Par Nicolas César. Correspondant à Bordeaux  |   |  553  mots
Alain Benoît, Studio Deepix, Bordeaux
Ce premier grand cru classé, propriété de François Pinault, arrête la vente en primeurs. Les raisons d'une décision que seule une importante trésorerie permet d'assumer.

C'est un mini séisme dans le Bordelais. Le Château Latour, l'un des cinq premiers grands crus classés 1855 du Médoc, s'apprête à quitter le système des primeurs de Bordeaux. Ce système, unique au monde, instauré dans les années 1970, permet aux professionnels d'acheter les vins des plus grandes propriétés de la région deux ans avant leur mise sur le marché, à des prix avantageux. Chaque année, début avril, négociants, cavistes, journalistes viennent goûter les premiers échantillons. Pour les propriétaires, c'est le moyen d'avoir du « cash » et de financer les prochaines récoltes. Mais cette année, pas de Château Latour !
 

«Un choix citoyen, pas financier»

Le marché des grands crus classés se porte pourtant très bien. Et, ces dernières années, les prix se sont envolés. Pour les propriétaires, disposant d'une trésorerie abondante et d'une belle cote de popularité, cesser de vendre en primeurs semble tentant, afin d'accroître les profits. La bouteille de Château Latour 2008 en primeurs s'est vendu 150 euros. Aujourd'hui, le consommateur doit débourser près... 800 euros. « Nous prenons un risque, afin de mieux répondre aux attentes de consommateurs qui voyagent beaucoup, n'ont pas forcément de maisons avec une cave sous terre et veulent des vins prêts à boire », répond le directeur de Château Latour, Frédéric Engerer. « C'est un choix citoyen et non financier contrairement à ce que j'entends », nous a-t-il déclaré. Frédéric Engerer estime qu'actuellement « ses vins sont bus trop jeunes dans les bars et restaurants ». « C'est à nous de faire l'effort de les garder plutôt que de faire la morale », plaide-t-il. « Si c'est le château qui garde le vin pendant 10 ou 20 ans, cela réduit les incertitudes sur son vieillissement », analyse Allan Sichel, président de la Fédération des négociants de vins de Gironde, qui met en avant une préoccupation « légitime » des consommateurs.
 

Il faut avoir les reins solides financièrement pour quitter les primeurs

Pour autant, Allan Sichel est convaincu que la position du Château Latour n'aura pas d'effet d'entraînement majeur. « Il faut avoir une certaine trésorerie pour sortir du système des primeurs ». De plus, « les primeurs sont un phénomène mondial, un focus sur Bordeaux bénéfique pour le commerce ». « Tous ceux qui sont déjà sortis du système de primeurs sont revenus dans les cinq années suivantes », rappelle un courtier en vins, sous couvert d'anonymat. Ce dernier estime même que cela peut même nuire à l'image du Château Latour, dans la mesure où le « consommateur sera condamné à payer plus cher qu'en primeurs ».

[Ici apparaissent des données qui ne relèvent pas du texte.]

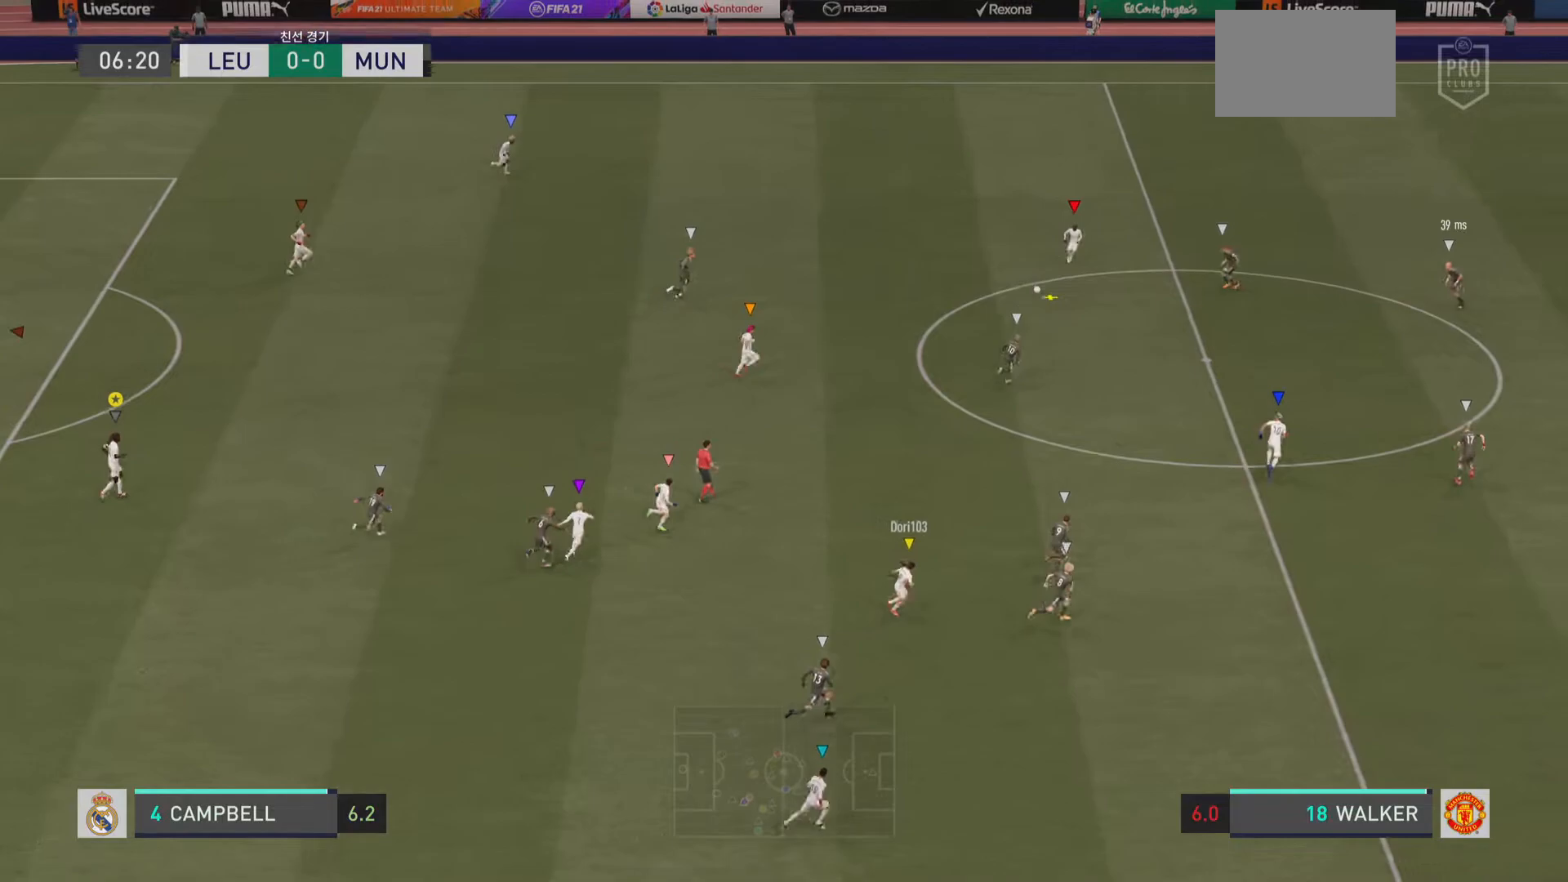
{"buttons": [], "left_stick": "center", "right_stick": "center", "events": []}
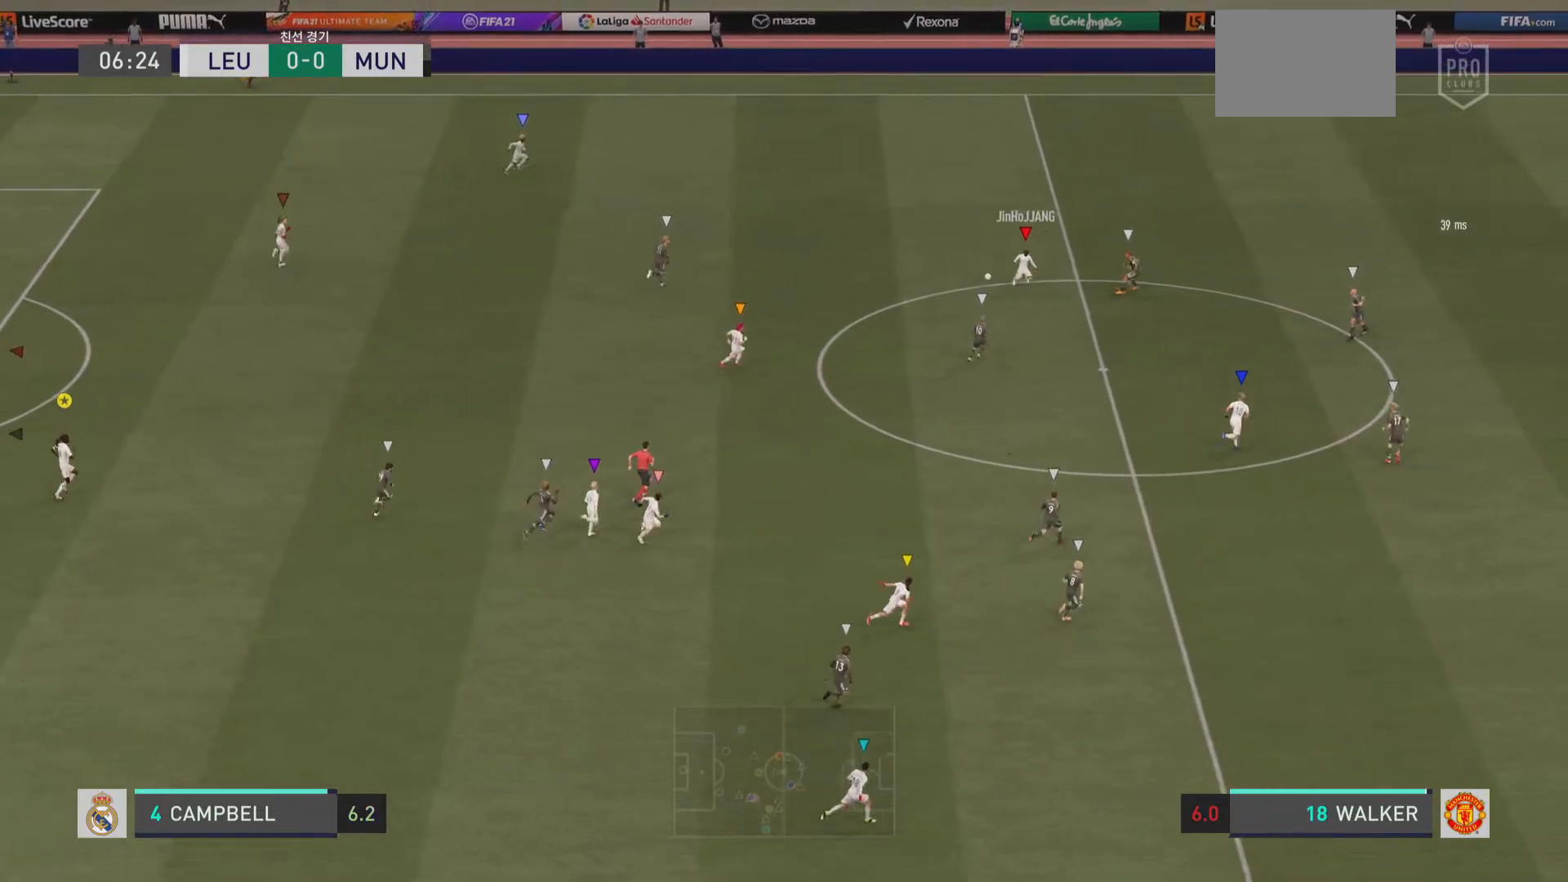
{"buttons": [], "left_stick": "center", "right_stick": "center", "events": []}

Une chose est déjà certaine, la campagne de primeurs sera moins fructueuse cette année, en raison de la crise économique, mais surtout de la qualité du millésime 2011, qui est inférieure à 2009 et 2010, « deux années exceptionnelles ». Lafite Rothschild 2011, par exemple, est commercialisé à 350 euros HT pour les professionnels, soit un prix de vente conseillé de 420 à 450 euros, un prix inférieur de 50% à 2010. Au total, pendant les primeurs près de 20 000 caisses de vin devraient être échangées. Le prix de la bouteille varie de moins de dix euros à plus de 500 euros...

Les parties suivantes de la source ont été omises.